Erano già tutti a letto quando una scossa improvvisa fece vibrare le pareti della cella, così forte da svegliarli di soprassalto, seguita da urla e spari al di là della porta, perchè un'esplosione aveva appena creato il caos. Tutti si guardarono l'un l'altro, l'unico più tranquillo e pacato era Rey, come se sapesse già cosa sarebbe accaduto, infatti nell'avvicinarsi alla porta sembrò essere in attesa, fermandosi a pochi metri di distanza dall'ingresso, poco prima di veder comparire una lucina verde a segnalarne l'apertura 

- E' aperta -

lo sconcerto sul volto di Kale mentre pronunciava quella constatazione era palese, e nel rialzare lo sguardo verso Rey cercava proprio da lui delle risposte, le quali però doverono aspettare a causa della reazione risoluta di Ira nel prendere l'iniziativa 

- E che aspettiamo allora? Usciamo forza!
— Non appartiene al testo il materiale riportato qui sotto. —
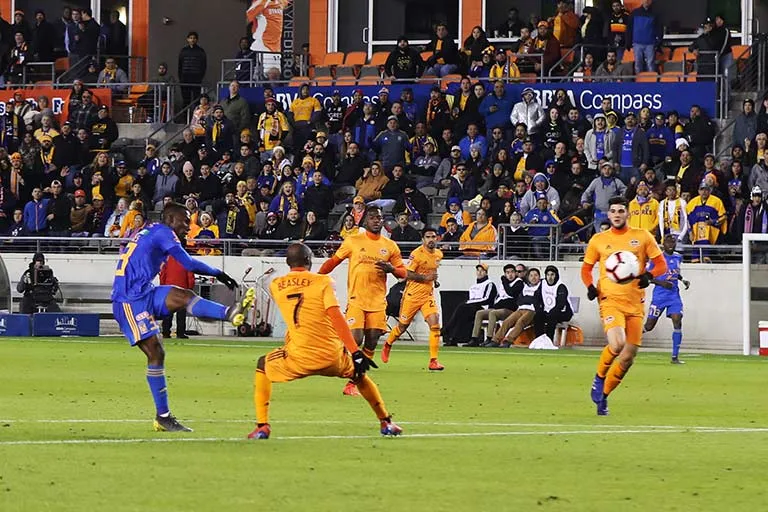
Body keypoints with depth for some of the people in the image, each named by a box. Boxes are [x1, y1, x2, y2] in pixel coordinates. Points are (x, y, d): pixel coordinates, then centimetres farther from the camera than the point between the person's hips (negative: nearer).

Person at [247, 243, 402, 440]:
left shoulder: (275, 286, 8)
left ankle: (262, 427, 13)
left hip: (300, 357, 0)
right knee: (360, 375, 30)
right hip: (332, 356, 0)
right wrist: (356, 353, -17)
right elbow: (336, 317, -13)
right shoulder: (323, 281, -1)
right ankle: (386, 423, 32)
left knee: (263, 365, 27)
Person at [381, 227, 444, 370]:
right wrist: (425, 278, -23)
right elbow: (407, 274, -17)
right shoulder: (417, 254, -14)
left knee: (435, 325, -14)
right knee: (402, 326, 10)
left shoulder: (439, 254, 8)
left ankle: (433, 361, -11)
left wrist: (434, 280, 11)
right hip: (413, 295, -4)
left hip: (428, 295, 4)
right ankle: (387, 345, 41)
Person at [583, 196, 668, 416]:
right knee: (617, 344, -28)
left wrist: (649, 276, -14)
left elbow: (661, 264, 7)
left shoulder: (642, 237, 6)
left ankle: (603, 396, 21)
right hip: (610, 300, -2)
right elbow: (586, 268, 16)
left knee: (628, 355, 3)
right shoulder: (598, 240, 6)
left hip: (635, 303, 2)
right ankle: (599, 377, 0)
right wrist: (590, 286, -4)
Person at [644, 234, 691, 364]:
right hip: (659, 296, -4)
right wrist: (662, 283, -20)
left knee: (677, 322, -12)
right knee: (649, 326, -2)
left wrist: (683, 280, 9)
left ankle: (675, 357, -8)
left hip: (674, 296, 4)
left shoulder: (678, 257, 9)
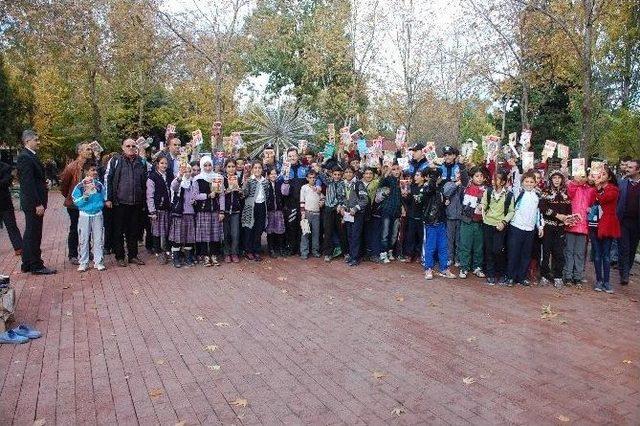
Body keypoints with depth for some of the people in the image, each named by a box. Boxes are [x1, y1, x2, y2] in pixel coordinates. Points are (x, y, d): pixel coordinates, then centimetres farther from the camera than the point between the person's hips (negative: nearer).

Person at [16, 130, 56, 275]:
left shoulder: (30, 156, 15)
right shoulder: (25, 157, -15)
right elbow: (28, 183, -20)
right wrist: (38, 204, -21)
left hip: (34, 202, 10)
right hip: (33, 202, -10)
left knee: (30, 234, 16)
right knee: (34, 234, -3)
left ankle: (27, 265, 25)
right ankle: (36, 266, 5)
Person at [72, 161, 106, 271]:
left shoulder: (99, 185, 4)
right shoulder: (79, 186, -4)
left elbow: (103, 199, 13)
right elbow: (77, 203, -7)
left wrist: (100, 205, -5)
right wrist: (85, 195, -20)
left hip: (97, 215, 2)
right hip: (84, 215, -2)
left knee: (98, 239, 4)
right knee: (83, 240, 3)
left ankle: (98, 262, 11)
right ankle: (83, 263, 12)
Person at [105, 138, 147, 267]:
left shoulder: (140, 162, 9)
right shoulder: (116, 161, -1)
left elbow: (144, 181, 15)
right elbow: (108, 179, -4)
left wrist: (143, 199, 11)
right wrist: (108, 198, -9)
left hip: (136, 203, 3)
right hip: (119, 202, -3)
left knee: (134, 231, 10)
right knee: (119, 231, 6)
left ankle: (133, 255, 20)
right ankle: (120, 257, 15)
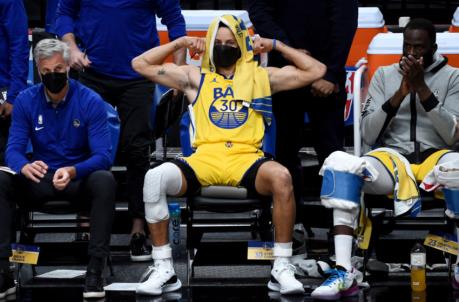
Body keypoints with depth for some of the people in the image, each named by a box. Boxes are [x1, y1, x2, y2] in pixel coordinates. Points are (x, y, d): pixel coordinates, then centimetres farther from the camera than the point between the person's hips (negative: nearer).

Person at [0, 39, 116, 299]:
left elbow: (103, 156, -17)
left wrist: (72, 171, -39)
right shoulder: (25, 101, -3)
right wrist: (25, 166, -35)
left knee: (105, 180, -36)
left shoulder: (91, 101, -10)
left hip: (80, 180, -2)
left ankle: (96, 268, -32)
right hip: (40, 181, 2)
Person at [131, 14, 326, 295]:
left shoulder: (262, 76, 20)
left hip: (246, 157, -1)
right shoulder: (195, 77, 22)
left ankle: (282, 267, -25)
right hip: (204, 157, 1)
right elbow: (141, 64, 24)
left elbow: (316, 70, 20)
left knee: (281, 177, -36)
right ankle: (163, 268, -19)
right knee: (155, 178, -29)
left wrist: (276, 46, 18)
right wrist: (180, 43, 21)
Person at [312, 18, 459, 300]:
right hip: (391, 156, 1)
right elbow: (369, 135, 5)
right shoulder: (384, 75, 14)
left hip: (435, 156, -1)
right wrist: (400, 94, -6)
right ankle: (344, 272, -37)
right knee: (342, 165, -33)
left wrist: (422, 88, -10)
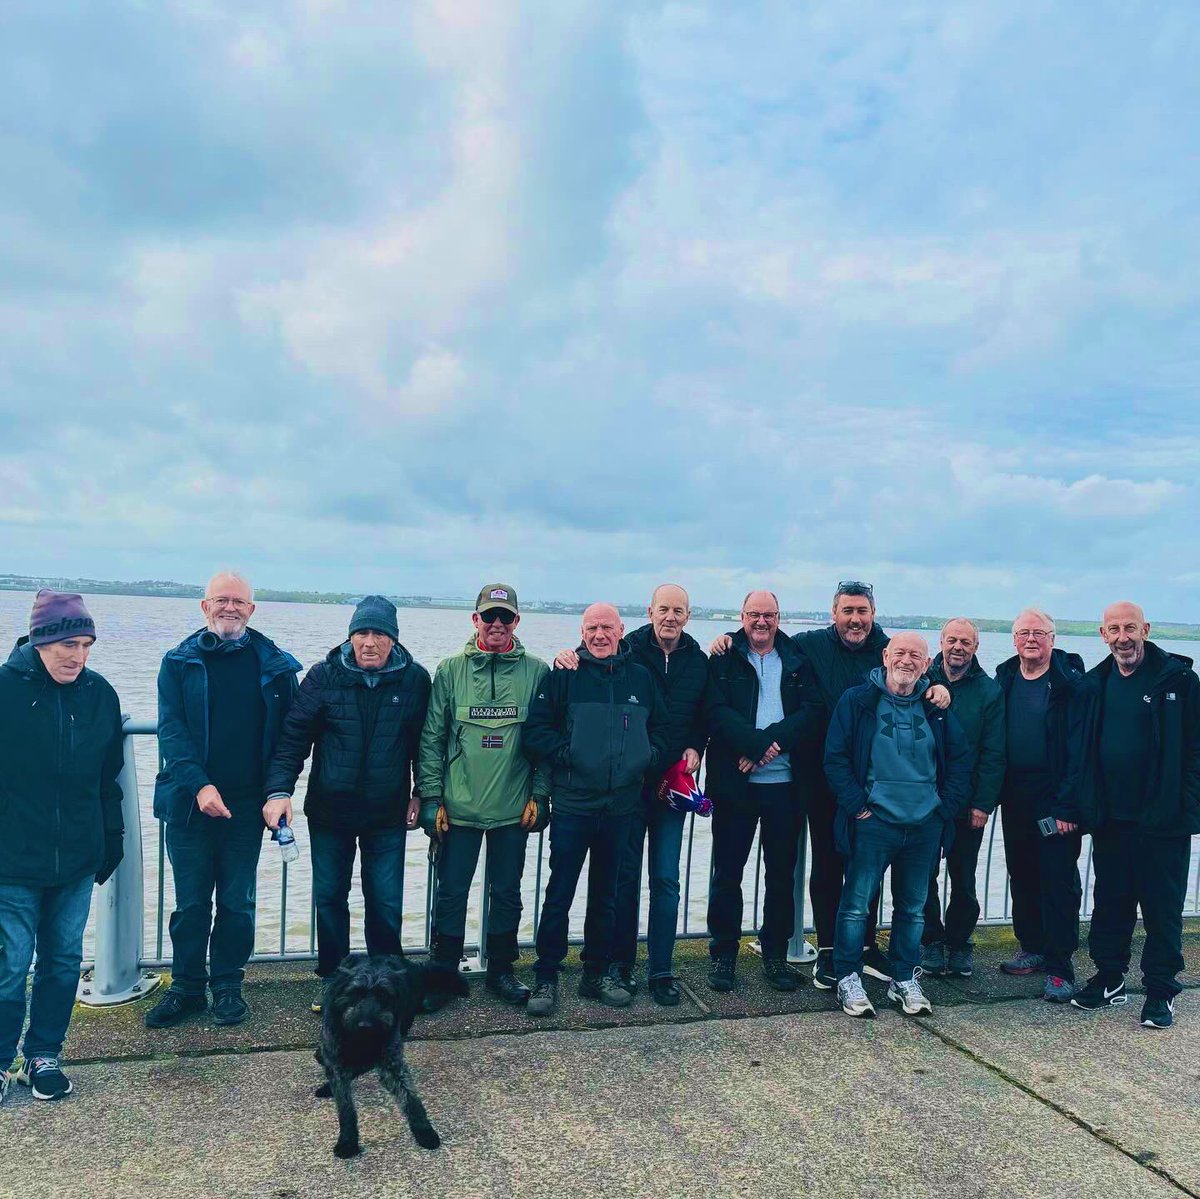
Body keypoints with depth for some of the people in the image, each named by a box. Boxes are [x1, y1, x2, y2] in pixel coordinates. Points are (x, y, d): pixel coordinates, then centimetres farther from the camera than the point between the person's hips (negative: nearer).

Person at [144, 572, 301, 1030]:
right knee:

fu effettivamente il primo che istintivamente aprì la porta per uscire all'esterno, ritrovandosi in un corridoio ormai deserto, eccezione fatta per un paio di uomini che li stavano aspettando dall'altro lato. Non si trattava dei Vigilanti, non avevano le loro divise, e tutto faceva pensare a ben altro. Uno dei due, nell'esaminare anche gli altri che nel frattempo iniziarono ad uscire, domandò senza esitazione 

- Chi di voi sa usare un'arma?

indicandoli con un cenno del capo in attesa della risposta che giunse presto proprio da Ira per primo, per poi essere seguito da Maeve che alzò le spalle con noncuranza prima di rispondere 

- Io imparo in fretta

Kale annuì a sua volta, mentre per quanto riguarda Rey, evidentemente non c'era nemmeno bisogno di chiedere, dato che gli venne fornita fin da subito una pistola da usare. Il più interdetto di tutti era Elias, che osservava la scena in silenzio al fianco di Nigel, ugualmente sorpreso, seguendo con lo sguardo le armi che venivano distribuite 

- Un attimo, calma! Voi chi siete?

disse verso entrambi, dimostrando di essere più diffidente di quanto potesse apparire, ma ricevette come risposta nient'altro che un cenno per spronarlo a seguirli in fretta, un invito incoraggiato anche dal suono degli spari in lontananza. Il percorso verso l'uscita fu decisamente inaspettato, Kale non si ritrovò da solo ad affrontare i Vigilanti come credeva, la scorta che li voleva portare all'esterno non si limitava a quei due uomini, ne trovarono altri lungo il percorso, ma fu comunque essenziale la sua conoscenza della struttura per trovare la via più breve. Mentre procedevano infatti invitò tutti a seguirlo per una scorciatoia che si snodava all'interno dell'edificio, una zona più appartata che in pochi potevano conoscere. Incamminandosi lungo i corridoi giunsero così in una sorta di laboratorio, apparecchiature mediche e vecchi computer potevano dare l'idea che in quella zona si eseguissero ricerche di diverso genere, ma ovviamente non era così. Nigel fu il più incuriosito a riguardo, e chiese proprio a Kale di cosa si trattasse 

- E' il modo in cui dicono di curarci, una volta catturati eseguono la procedura, inibendo l'emisfero destro del cervello, quello nel quale risiede la nostra creatività, le nostre emozioni, il nostro subconscio più irrazionale

e bastò questa come spiegazione per incoraggiare tutti a fuggire il più presto possibile da quella struttura.